In the past, a trust was something that seemed useless for many Americans. It was a term often used to refer to the bank accounts of wealthy individuals. However, trust can be useful tools for many individuals. You don’t have to be a millionaire to make use of them, either. They can be an effective part of a comprehensive estate planning strategy that help you provide your loved ones with financial security after your death. While trusts are much more accessible than they once were, there is still confusion surrounding them. Many people wonder why they need a trust if they have listed assets as payable on death to another individual. While payable on death accounts can be an effective way of naming a beneficiary for those accounts, there are some limitations that can be addressed by a trust.
Payable on Death Limitations
The largest limitation of a payable on death structure is that while it will allow you to name a beneficiary for the asset in question and thus avoid the need to probate such assets, it typically only allows title to the asset to pass upon your death. In other words, if you become incapacitated while still alive, the person the account is meant to pass to may not be able to access the asset. Additionally, not all types of assets can be listed as payable on death, which leaves things like personal property in limbo in case of your incapacitation or death.

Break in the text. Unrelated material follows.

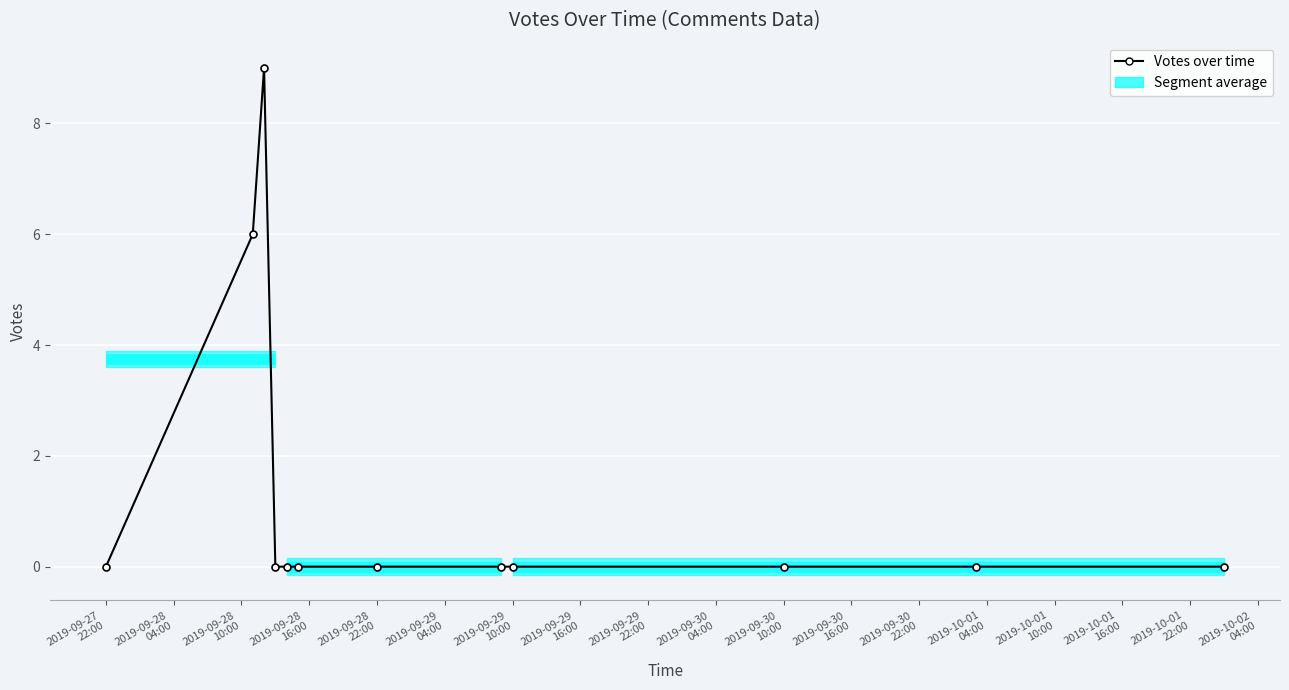

How many values exceed 0?

2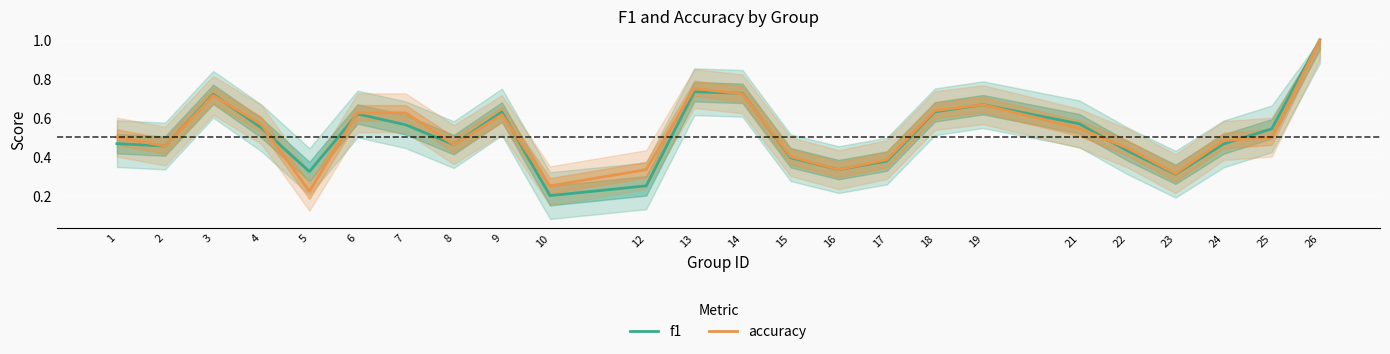

True or false: accuracy has more than 2 interior local peaks.

True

You may be able to skirt this issue by drafting a power of attorney agreement that allows a designated individual to have access to these assets in the case of your incapacitation, but it is generally not accomplished simply by naming someone as a payable on death. Additionally, if you become incapacitated and need to access your finances for related medical care, a payable on death structure without other key components of an estate plan in place will limit the ability of loved ones caring for you to escape the high costs of medical care that could be related to your incapacitation.
Benefits of a Trust
A trust can help solve these issues by allowing you to establish circumstances under which your designated beneficiaries will be able to access assets within the trust. Perhaps most importantly, a trust allows you to transfer most types of assets to it depending on the trust’s structure. By creating a trust and funding it with assets you wish to distribute in case of death or allow access to in case of incapacitation, you can lump many of your assets into the trust and accomplish the goal of nominating a beneficiary for those assets by naming them as beneficiary for the trust. This can be especially useful if you are considering one or a handful of beneficiaries for your assets.
Keep in mind that there are also ways to modify or cancel revocable trusts if you retain the capacity to do so, which will allow you to make sweeping changes without having to worry about reorganizing all of the assets within the trust individually. Trusts can also help you avoid the need for probate when it comes to assets that might not qualify for payable on death structures. For more information on trusts in general or to find out what trusts might best suit your individual needs, speaking with an experienced estate planning attorney can help you understand the role trusts could play in your estate plan.